O Supremo Tribunal de Justiça (STJ) deferiu o pedido do juiz José Carreto para ser dispensado de intervir como relator nos recursos do processo Face Oculta, por recear uma eventual desconfiança sobre a sua imparcialidade.
No acórdão a que a Lusa teve acesso, o juiz desembargador do Tribunal da Relação do Porto (TRP) considera que “existem relações de proximidade e de contacto com o arguido Armando Vara que, aos olhos do povo, tornam a atuação do requerente, no processo, suspeita de parcialidade”.

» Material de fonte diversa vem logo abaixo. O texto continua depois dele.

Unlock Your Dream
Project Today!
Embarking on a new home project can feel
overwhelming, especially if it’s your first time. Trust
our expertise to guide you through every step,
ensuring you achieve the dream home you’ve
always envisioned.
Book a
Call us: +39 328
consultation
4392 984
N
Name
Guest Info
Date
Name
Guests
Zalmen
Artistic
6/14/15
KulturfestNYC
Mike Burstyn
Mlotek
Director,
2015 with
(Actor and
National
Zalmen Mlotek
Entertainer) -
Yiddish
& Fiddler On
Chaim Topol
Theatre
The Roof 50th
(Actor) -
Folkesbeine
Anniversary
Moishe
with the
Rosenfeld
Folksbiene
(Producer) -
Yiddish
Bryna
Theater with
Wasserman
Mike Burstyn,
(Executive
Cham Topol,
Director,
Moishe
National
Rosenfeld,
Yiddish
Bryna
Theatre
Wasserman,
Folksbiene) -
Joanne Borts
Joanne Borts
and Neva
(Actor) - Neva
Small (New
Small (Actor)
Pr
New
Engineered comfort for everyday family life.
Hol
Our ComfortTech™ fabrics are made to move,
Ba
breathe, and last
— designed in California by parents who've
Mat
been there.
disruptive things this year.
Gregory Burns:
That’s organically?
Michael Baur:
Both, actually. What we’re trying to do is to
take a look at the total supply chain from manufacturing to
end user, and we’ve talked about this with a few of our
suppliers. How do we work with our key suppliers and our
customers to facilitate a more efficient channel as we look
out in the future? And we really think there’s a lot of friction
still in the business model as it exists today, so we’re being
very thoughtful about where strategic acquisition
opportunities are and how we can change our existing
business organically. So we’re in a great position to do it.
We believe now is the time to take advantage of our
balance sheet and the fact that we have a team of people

Em causa está o facto de o requerente residir desde 1990 no concelho de Vinhais, a terra natal de Armando Vara e onde o antigo ministro do PS tem também a sua residência.
Apesar de não haver relações de amizade, o desembargador teme que se por qualquer razão a decisão vier a ser favorável não será possível “livrar-se do estigma de que tal ocorreu por serem da mesma terra”.
“Ninguém deixará de pensar, tendo em conta o tempo que vivemos e os tempos conturbados relativos às relações entre a magistratura e a política, que essa relação de proximidade e de contacto influenciará o desfecho final do processo, que assim não seria fruto de uma atuação imparcial”, assinala o desembargador.
O acórdão refere ainda que, tal como Armando Vara, o juiz é membro da Confraria do Porco Bísaro e do Fumeiro de Vinhais, que congrega personalidades do mundo político-partidário, como deputados e autarcas, do setor económico, magistrados judiciais e do Ministério Público, que se encontram, cumprimentam-se e convivem no âmbito das reuniões da Confraria duas vezes por ano.
Perante estes factos, os juízes do STJ decidiram deferir o pedido de escusa, concluindo que “é de admitir a suscetibilidade, do ponto de vista do cidadão médio da comunidade onde se insere o julgador, face à motivação apresentada, de ocorrer desconfiança sobre a imparcialidade do ora requerente”.
Os recursos de 33 arguidos do processo Face Oculta, que deram entrada no TRP no passado mês de junho, quase dez meses depois da leitura do acórdão, deverão assim ser redistribuídos a outro desembargador daquele tribunal.
Dos 34 arguidos individuais envolvidos, Namércio Cunha, que teve a condenação mais leve, foi o único que não recorreu do acórdão final, optando assim por cumprir a pena de um ano e meio de prisão, suspensa na sua execução, a que foi condenado por um crime de associação criminosa e outro de corrupção.
O processo Face Oculta, que começou a ser julgado há mais de três anos, está relacionado com uma alegada rede de corrupção que teria como objetivo o favorecimento do grupo empresarial do sucateiro Manuel Godinho, nos negócios com empresas do setor empresarial do Estado e privadas.
Entre os arguidos estão personalidades como Armando Vara, antigo ministro e ex-administrador do BCP, José Penedos, ex-presidente da Redes Energéticas Nacionais (REN), e o seu filho Paulo Penedos.
Todos os arguidos foram condenados a penas de prisão, mas a grande maioria beneficiou de penas suspensas, condicionadas ao pagamento de quantias entre os três e os 25 mil euros a instituições de solidariedade social.
Armando Vara foi condenado a uma pena única de cinco anos de prisão efetiva, em cúmulo jurídico, por três crimes de tráfico de influência de que estava acusado.
A mesma pena foi aplicada a José Penedos, que foi condenado por dois crimes de corrupção e um crime de participação económica em negócio, enquanto o seu filho foi condenado a quatro anos de prisão efetiva, por um crime de tráfico de influência.
A pena mais gravosa – 17 anos e meio de prisão – foi aplicada a Manuel Godinho, que foi condenado por 49 crimes de associação criminosa, corrupção, tráfico de influência, furto qualificado, burla, falsificação e perturbação de arrematação pública, resultando em 87 anos e 10 meses a soma das penas parcelares.